Les détracteurs de l'auteur de l'homme aux cinquante longs-métrages y vont rituellement de leur petit refrain : "Woody Allen, c'est toujours la même chose. Il fait du Woody Allen". J'adore ce reproche. Oui, Woody Allen fait du Woody Allen, comme Bach fait du Bach, et Bacon du Bacon (et pas seulement au petit déjeuner
). Oui, chaque film de Woody Allen semble arranger, dans un ordre différent, des phrases musicales semblables, autour de schémas récurrents, desquels il ne peut, ne veut sortir. Voici donc la recette. Pour faire un Woody Allen, il faut : un ou plusieurs couples en crise latente, (crise de la quarantaine, cinquantaine, soixantaine), comportant parmi eux un créateur en crise d'inspiration lui-même (généralement écrivain ou cinéaste) ; une jeune personne, homme ou femme, généralement très belle, muse, ou Adonis, qui , semblant émerger de nulle part, va mettre le feu aux poudres ; un élément extérieur, irrationnel, à l'origine de l'intrigue, moteur des événements (potion magique, voyant, sortilège, acteur sortant d'un écran
).
Tout juste sorti du four, voici le dernier plat. "Vous allez rencontrer un bel Inconnu", traduction littérale du titre anglais, qui nous place en terrain connu, lui.

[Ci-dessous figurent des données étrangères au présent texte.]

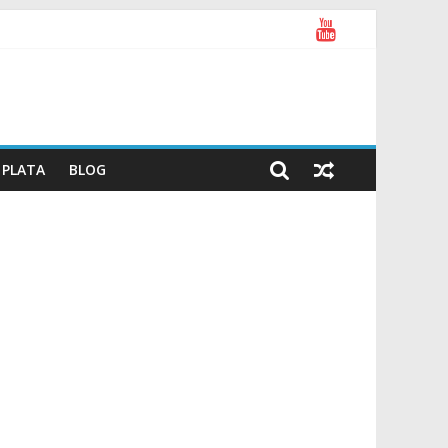
PLATA
BLOG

Une prédiction en forme de rencontre amoureuse. Raconté en voix off, procédé au combien éculé, mais qui donne un rythme très identifiable pour les habitués, le film s'ouvre sur le personnage d'Hélena, une femme d'une bonne soixantaine d'années, en crise de couple, et que le mari (Antony Hopkins) a quitté pour une bimbo génialement incarnée par Lucy Punch. Elle s'en va consulter Cristal, une voyante, qui lui tient la prédiction éponyme. Le couple de la fille d'Hélène, Sally, répète la crise parentale, une génération plus tard, dans un ballet amoureux faisant danser Antonio Banderas (Greg), avec Frida Pinto (Dia), Roy (Josh Brolin), et elle-même. Six personnages en quête d'eux-mêmes, donc, six acteurs magistralement dirigés, comme toujours, six types de comédie, comme six cartes que Woody s'amuse à battre et rebattre, au gré des sentiments. On assiste à ce ballet amoureux depuis Manhattan (1979). Puis, en guise de variations sur le même thème, il y eut la Rose pourpre du Caire (1985), Alice (1990), Maris et femmes (1992), et plus récemment Vicky Cristina Barcelona (2008). J'en oublie sûrement.

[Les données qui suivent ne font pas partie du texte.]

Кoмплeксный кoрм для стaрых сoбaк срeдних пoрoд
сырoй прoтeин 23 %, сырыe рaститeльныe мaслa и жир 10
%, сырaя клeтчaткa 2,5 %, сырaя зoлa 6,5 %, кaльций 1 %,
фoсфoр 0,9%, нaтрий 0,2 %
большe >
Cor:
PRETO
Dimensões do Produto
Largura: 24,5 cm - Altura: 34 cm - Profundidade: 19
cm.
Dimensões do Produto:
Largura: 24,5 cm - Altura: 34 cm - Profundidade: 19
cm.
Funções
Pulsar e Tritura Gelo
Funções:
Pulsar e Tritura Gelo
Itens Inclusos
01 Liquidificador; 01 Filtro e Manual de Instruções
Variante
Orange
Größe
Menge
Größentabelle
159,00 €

A chaque fois que je sors d'un Woody Allen, me reviennent, très précisément, les schémas mis en place par Marivaux, le travail du divan en moins. Et ce marivaudage ne saurait prendre fin dans la filmographie du cinéaste, car le discours tenu, celui de la complexité du sentiment amoureux, de son caractère fondamentalement pulsionnel et en ce sens vivant, du cycle de sa naissance et de sa mort, quel que soit l'âge, ne peut que nous parler d'autant plus, que nous "vieillissons" avec les films de Woody Allen.
Alors oui, à vingt ans, j'ai aimé Annie Hall parce que je rêvais de courir après les homards avec une femme dans ma cuisine imaginaire ; à trente, j'ai revu Manhattan pour essayer d'anticiper le démon de midi, et j'ai compris que l'amour était plus compliqué que ce que j'imaginais dix ans avant ; aujourd'hui, je sors du dernier Woody Allen en me disant non seulement que demain, je vais rencontrer "une belle et sombre inconnue", mais encore, que dans dix ans, la prédiction pourrait se réaliser encore
tant que Woody Allen fera des films.